The Connoisseur (later simply Connoisseur), originally a British magazine, was published from 1901 to 1992. It was purchased by William Randolph Hearst in 1927, and was moved to New York for the last ten years of its existence. It covering luxury topics such as fine art, collectibles and antique furniture.

The magazine was edited for several years by Herbert Granville Fell, later by L. G. G. Ramsay and later still by Bevis Hillier in England. The American version of Connoisseur was published in New York, and edited from 1982 to 1991 by Thomas Hoving, where it became a glossy magazine with a broader lifestyle orientation.
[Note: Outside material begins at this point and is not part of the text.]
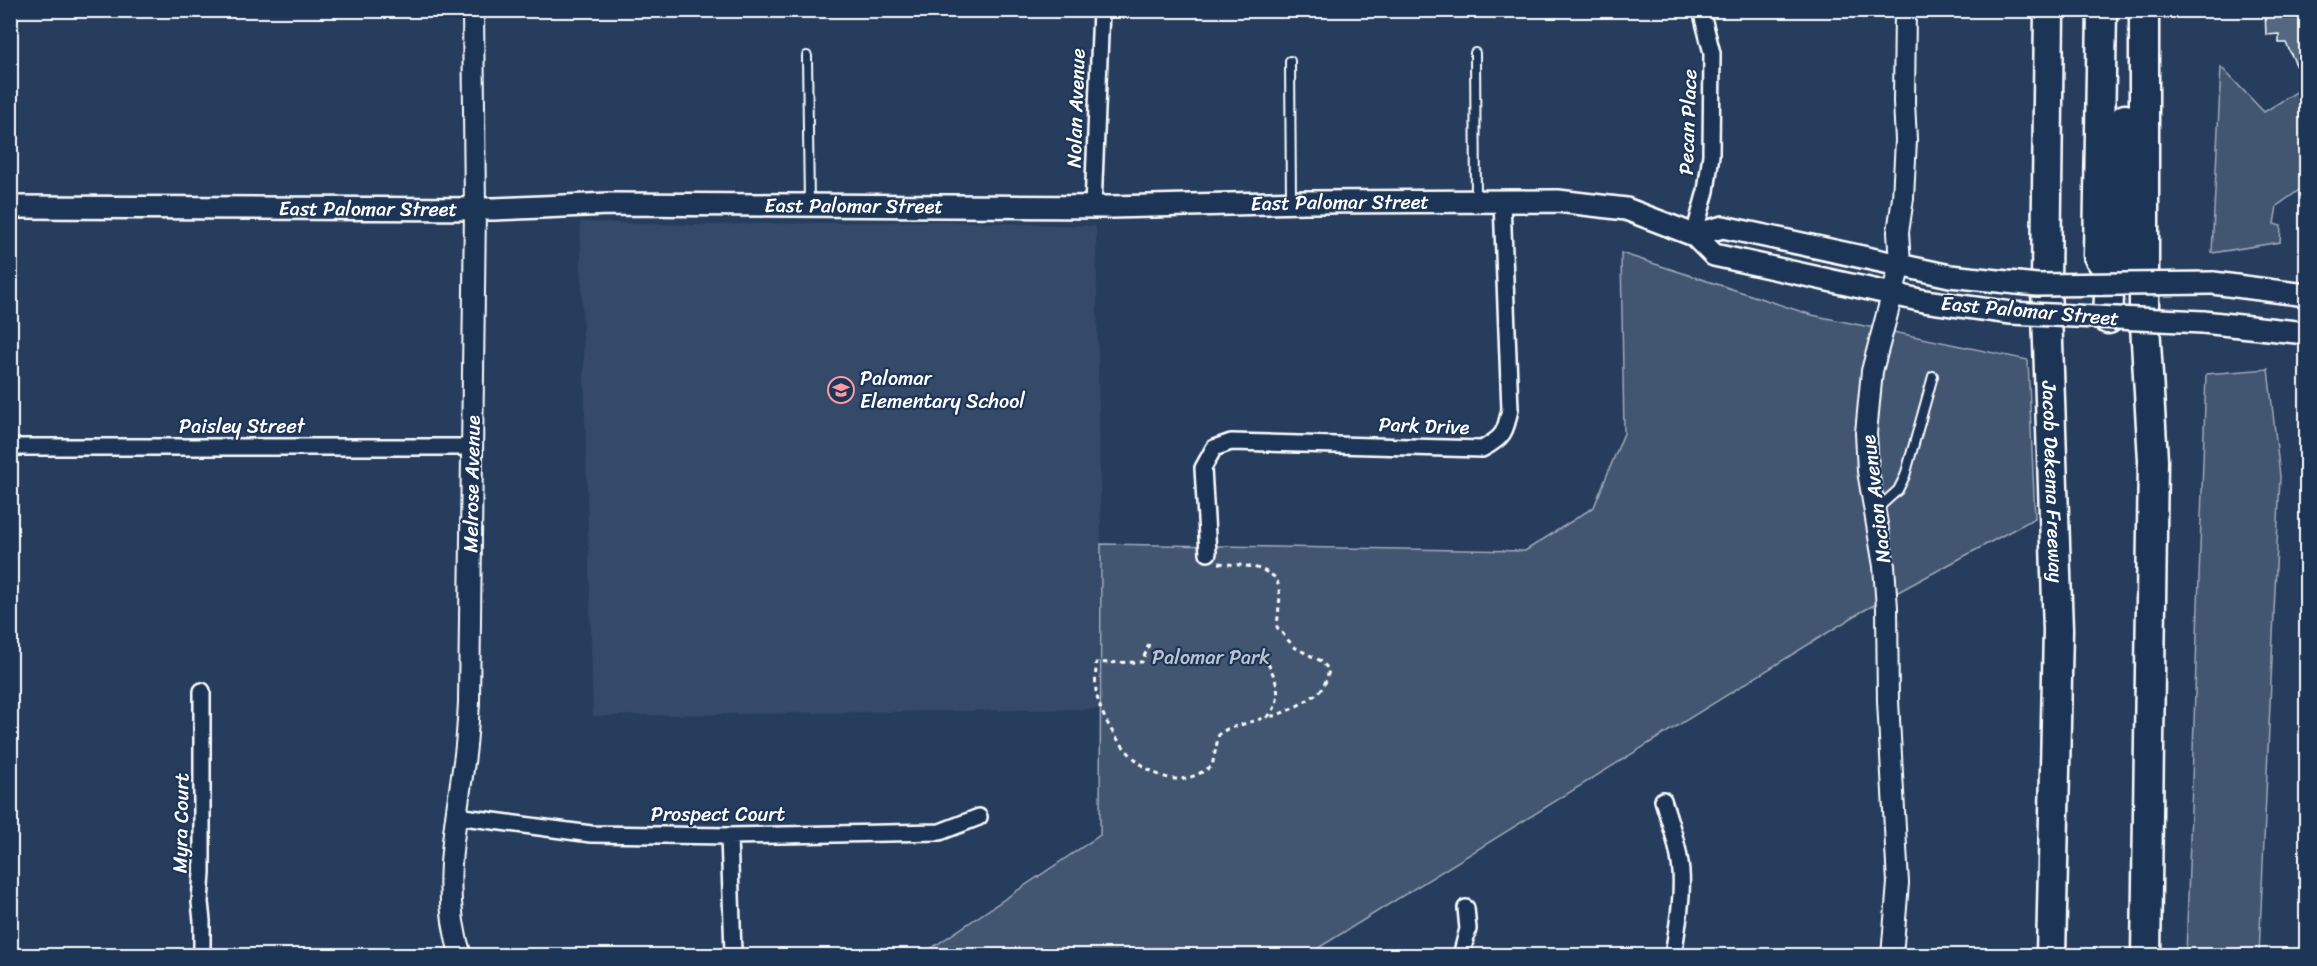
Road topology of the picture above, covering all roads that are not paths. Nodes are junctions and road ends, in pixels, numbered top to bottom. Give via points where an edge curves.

Hoving's first edited issue was January, 1982, and in March the publication moved to New York. The Dictionary of Art Historians notes that Hoving transformed Connoisseur from a "respected art journal" to one with "gossipy pieces and vendettas against art museums, particularly the Getty."

During the 1970s and the early 1980s Connoisseur specialized in articles on antiques, opera and art. In 1992, Hearst Magazines, despite a monthly circulation of 300,000 copies, announced that it would merge the monthly into Town and Country. Subsequently, the UK trademark for Connoisseur magazine was acquired by Australian wine publisher Aksel Ritenis, establishing a UK edition in 2008.